Ja, die schönen Gottesdienste. Da möchte ich bleiben.
Weihnachten 1991 waren wir mit unserer Tochter im Gottesdienst. Sie war gerade noch kein Jahr alt. Sie konnte schon ein bisschen sprechen, aber sie war ein ruhiges, aufmerksames Kind, wir hatten keine Sorge, sie dabeizuhaben. Der Gottesdienst war in der Kosbacher Kapelle, vollgestopft war die. Die Predigt hielt mein verehrter Professor Mildenberger, der Chor sang, der Posaunenchor spielte und die Orgel brauste. Am Ende musizierten ganz feierlich alle zusammen mit der Gemeinde „o du fröhliche“.

Als es aus war, gab es einen intensiven Moment gemeinsamen Schweigens.

Und da hinein sagte unsere Tochter für alle gut hörbar:

„Nomal“

(Nochmal)

Wir brauchen sie, die schönen Gottesdienste. Nochmal und nochmal.

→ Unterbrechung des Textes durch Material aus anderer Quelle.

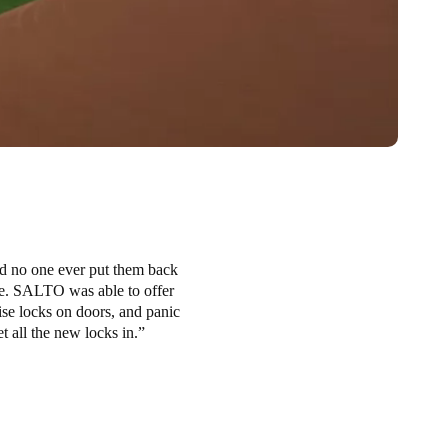
nd no one ever put them back
re. SALTO was able to offer
tise locks on doors, and panic
 all the new locks in.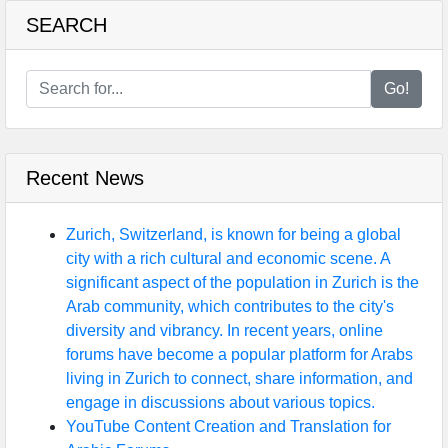
SEARCH
Go!
Recent News
Zurich, Switzerland, is known for being a global
city with a rich cultural and economic scene. A
significant aspect of the population in Zurich is the
Arab community, which contributes to the city's
diversity and vibrancy. In recent years, online
forums have become a popular platform for Arabs
living in Zurich to connect, share information, and
engage in discussions about various topics.
YouTube Content Creation and Translation for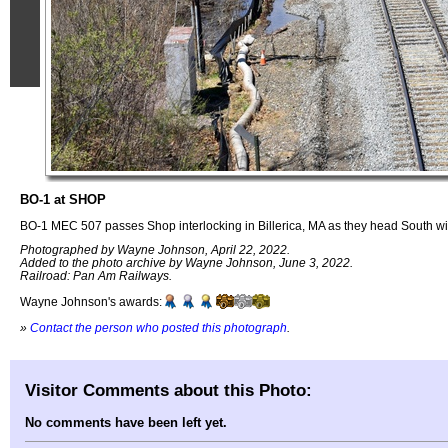
BO-1 at SHOP
BO-1 MEC 507 passes Shop interlocking in Billerica, MA as they head South wit
Photographed by Wayne Johnson, April 22, 2022.
Added to the photo archive by Wayne Johnson, June 3, 2022.
Railroad: Pan Am Railways.
Wayne Johnson's awards:
»
Contact the person who posted this photograph
.
Visitor Comments about this Photo:
No comments have been left yet.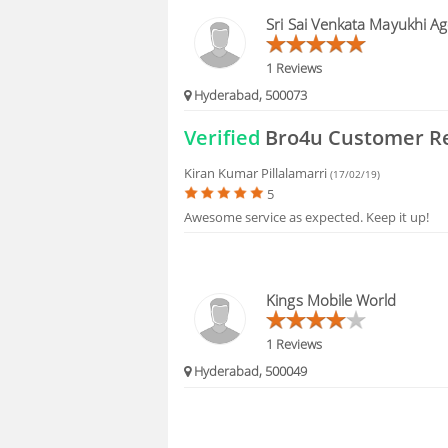
BLOGS
Sri Sai Venkata Mayukhi Ag
HIRING
1 Reviews
Hyderabad, 500073
FAQS
Verified
Bro4u Customer R
Kiran Kumar Pillalamarri
(17/02/19)
5
Awesome service as expected. Keep it up!
Kings Mobile World
1 Reviews
Hyderabad, 500049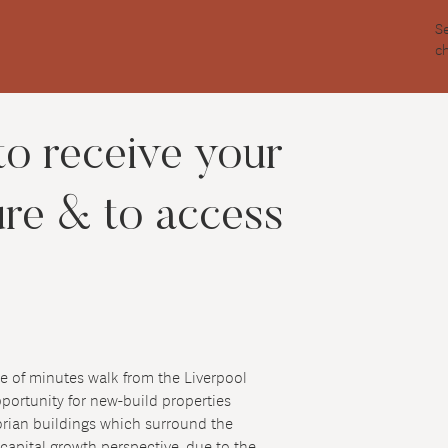
S
c
to receive your
ure & to access
ple of minutes walk from the Liverpool
opportunity for new-build properties
torian buildings which surround the
 capital growth perspective, due to the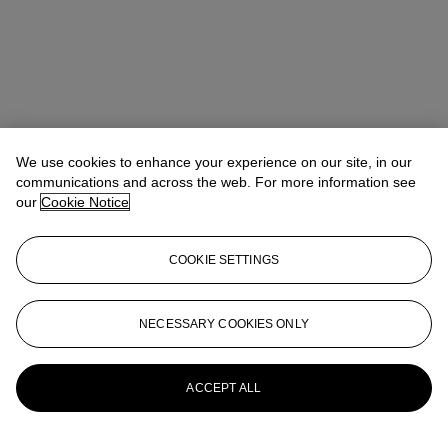
We use cookies to enhance your experience on our site, in our
communications and across the web. For more information see
our
Cookie Notice
COOKIE SETTINGS
Anna Touzin
Senior Specialist, Head of Evening Sale
atouzin@christies.com
+44 (0)20 7752 3064
NECESSARY COOKIES ONLY
More from
Post-War and Contemporary
Art Day Sale
ACCEPT ALL
View All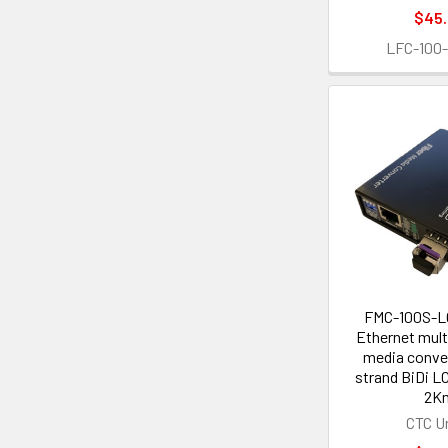
$45
LFC-100
FMC-100S-L
Ethernet mult
media conver
strand BiDi L
2K
CTC U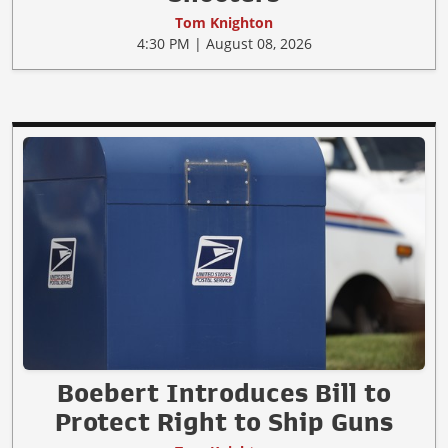
Tom Knighton
4:30 PM | August 08, 2026
Boebert Introduces Bill to
Protect Right to Ship Guns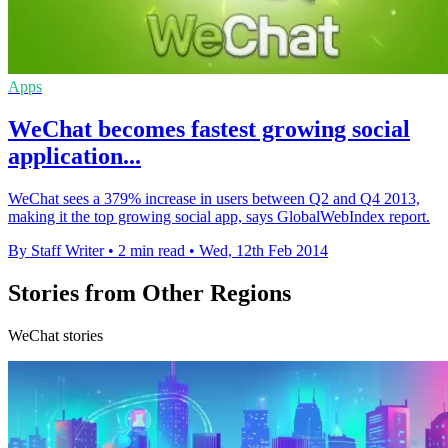
Apps
WeChat becomes fastest growing social
application...
WeChat sees a 379% increase in users between Q2 and Q4 2013,
making it the top growing social app, says GlobalWebIndex report.
By Staff Writer
•
2 min read
•
Wed, 12th Feb 2014
Stories from Other Regions
WeChat stories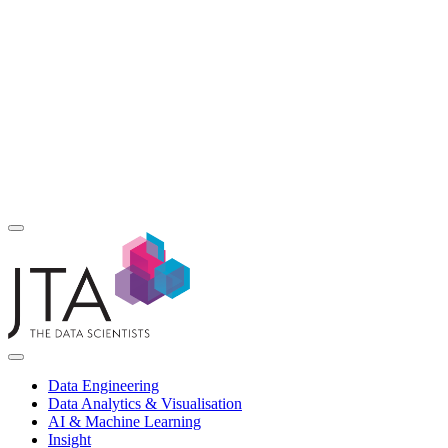
Data Engineering
Data Analytics & Visualisation
AI & Machine Learning
Insight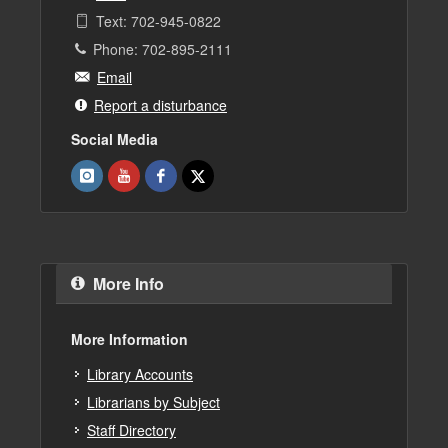
Text: 702-945-0822
Phone: 702-895-2111
Email
Report a disturbance
Social Media
More Info
More Information
Library Accounts
Librarians by Subject
Staff Directory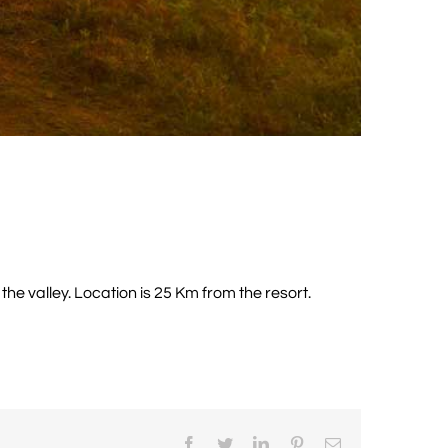
he valley. Location is 25 Km from the resort.
Facebook
Twitter
LinkedIn
Pinterest
Email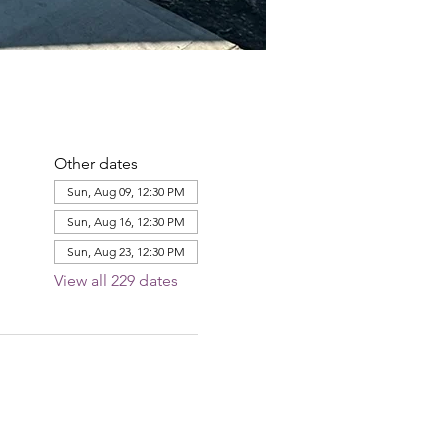
Other dates
Sun, Aug 09, 12:30 PM
Sun, Aug 16, 12:30 PM
Sun, Aug 23, 12:30 PM
View all 229 dates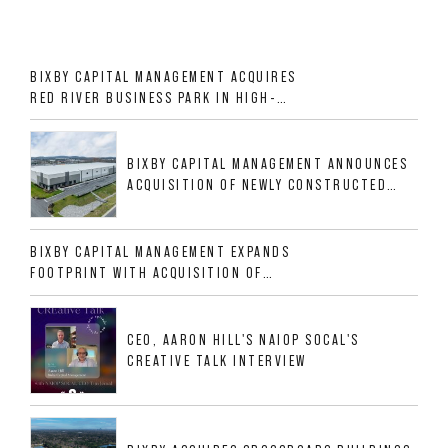
BIXBY CAPITAL MANAGEMENT ACQUIRES
RED RIVER BUSINESS PARK IN HIGH-
GROWTH DFW INDUSTRIAL CORRIDOR
BIXBY CAPITAL MANAGEMENT ANNOUNCES
ACQUISITION OF NEWLY CONSTRUCTED
CLASS A INDUSTRIAL ASSET AT 212
ALLIGOOD WAY IN NASHVILLE MSA
BIXBY CAPITAL MANAGEMENT EXPANDS
FOOTPRINT WITH ACQUISITION OF
533,632 SF INDUSTRIAL PORTFOLIO IN
MESQUITE, TX
CEO, AARON HILL'S NAIOP SOCAL'S
CREATIVE TALK INTERVIEW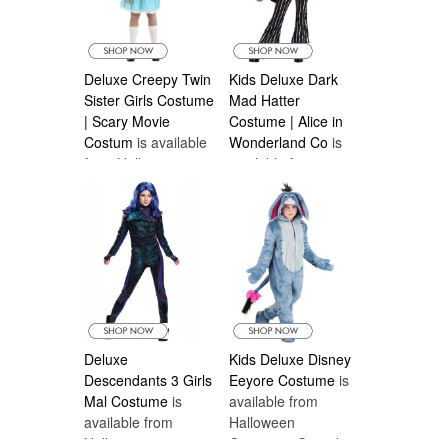
Deluxe Creepy Twin
Kids Deluxe Dark
Sister Girls Costume
Mad Hatter
| Scary Movie
Costume | Alice in
Costum
is available
Wonderland Co
is
from Halloween
available from
Costumes Canada
Halloween
Costumes Canada
Deluxe
Kids Deluxe Disney
Descendants 3 Girls
Eeyore Costume
is
Mal Costume
is
available from
available from
Halloween
Halloween
Costumes Canada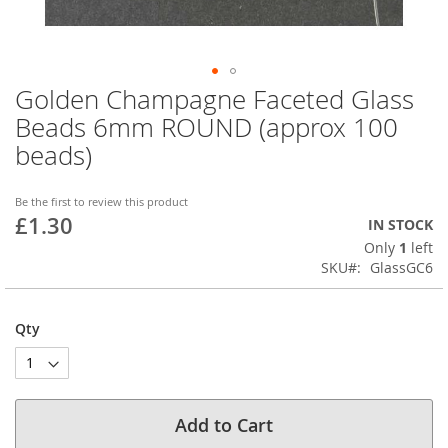
Golden Champagne Faceted Glass
Skip
to
Beads 6mm ROUND (approx 100
the
beads)
beginning
of
the
Be the first to review this product
images
£1.30
IN STOCK
gallery
Only
1
left
SKU
GlassGC6
Qty
Add to Cart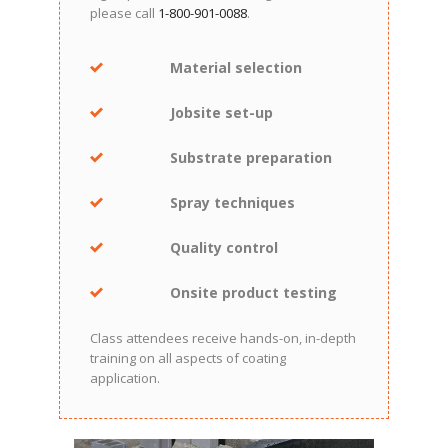
please call
1-800-901-0088
.
Material selection
Jobsite set-up
Substrate preparation
Spray techniques
Quality control
Onsite product testing
Class attendees receive hands-on, in-depth
training on all aspects of coating
application.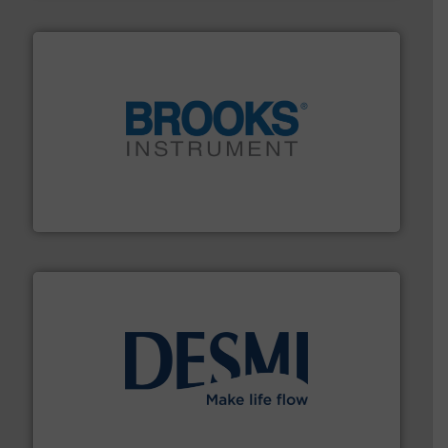
instrumentation across the globe.
More info ➜
trusted partner for flow, pressure and vaporization
For over 75 years, Brooks Instrument has been a
Brooks Instrument
efficient flow technology solutions
.
More info ➜
development and manufacture of proven and energy-
DESMI is a global company specialised in the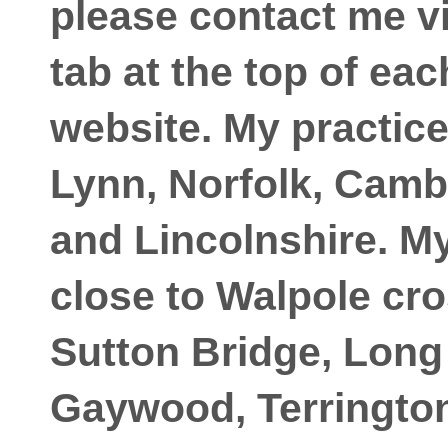
please contact me vi
tab at the top of ea
website. My practic
Lynn, Norfolk, Camb
and Lincolnshire. My
close to Walpole cro
Sutton Bridge, Long
Gaywood, Terrington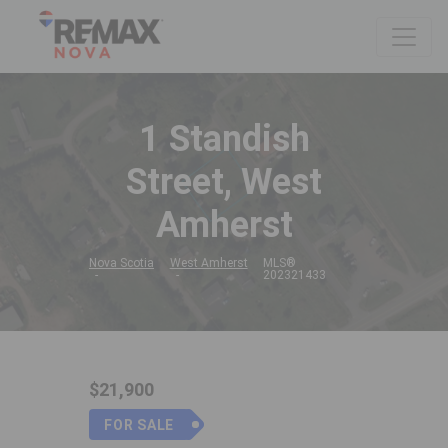
1 Standish
Street, West
Amherst
Nova Scotia
West Amherst
MLS®
202321433
$21,900
FOR SALE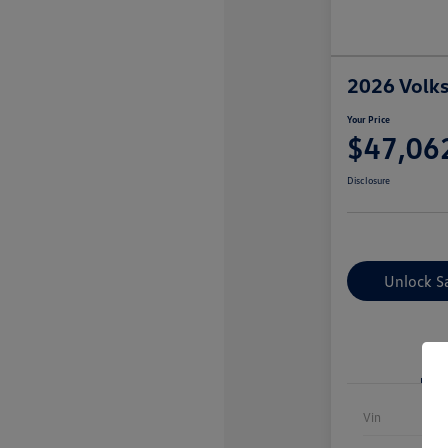
2026 Volk
Your Price
$47,06
Disclosure
Unlock S
Vin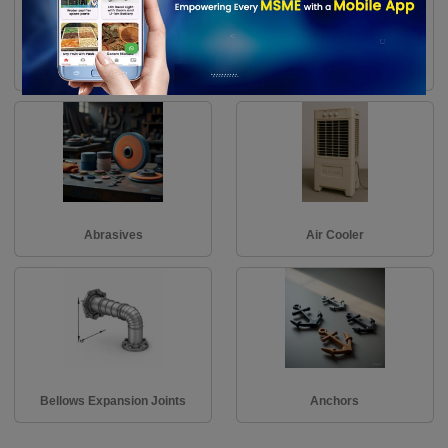
Assembly Racks
Ball & Roller Bearings
Abrasives
Air Cooler
Bellows Expansion Joints
Anchors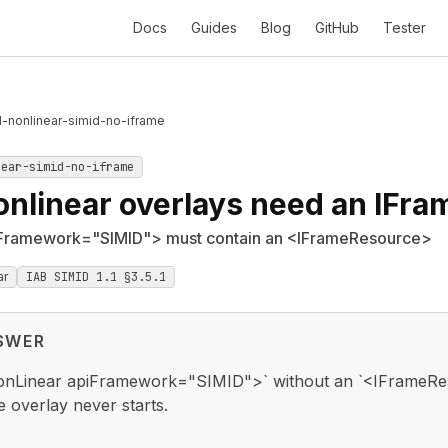
Docs
Guides
Blog
GitHub
Tester
1-nonlinear-simid-no-iframe
near-simid-no-iframe
onlinear overlays need an IFr
Framework="SIMID"> must contain an <IFrameResource>
ar
IAB SIMID 1.1 §3.5.1
SWER
nLinear apiFramework="SIMID">` without an `<IFrameRes
e overlay never starts.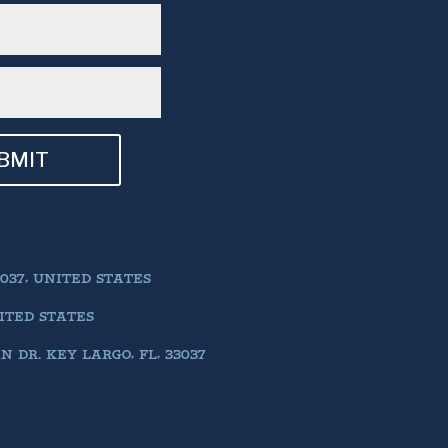
BMIT
037, UNITED STATES
NITED STATES
DR. KEY LARGO, FL, 33037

4Eines bitte ich vom Herrn, das hätte ich gerne:

dass ich im Hause des Herrn bleiben könne mein Leben lang,

zu schauen die schönen Gottesdienste des Herrn

Amen.

Und der Friede Gottes, der höher ist als alle unsere Vernunft, bewahre unsere Herzen und Sinne in Christus Jesus. Amen.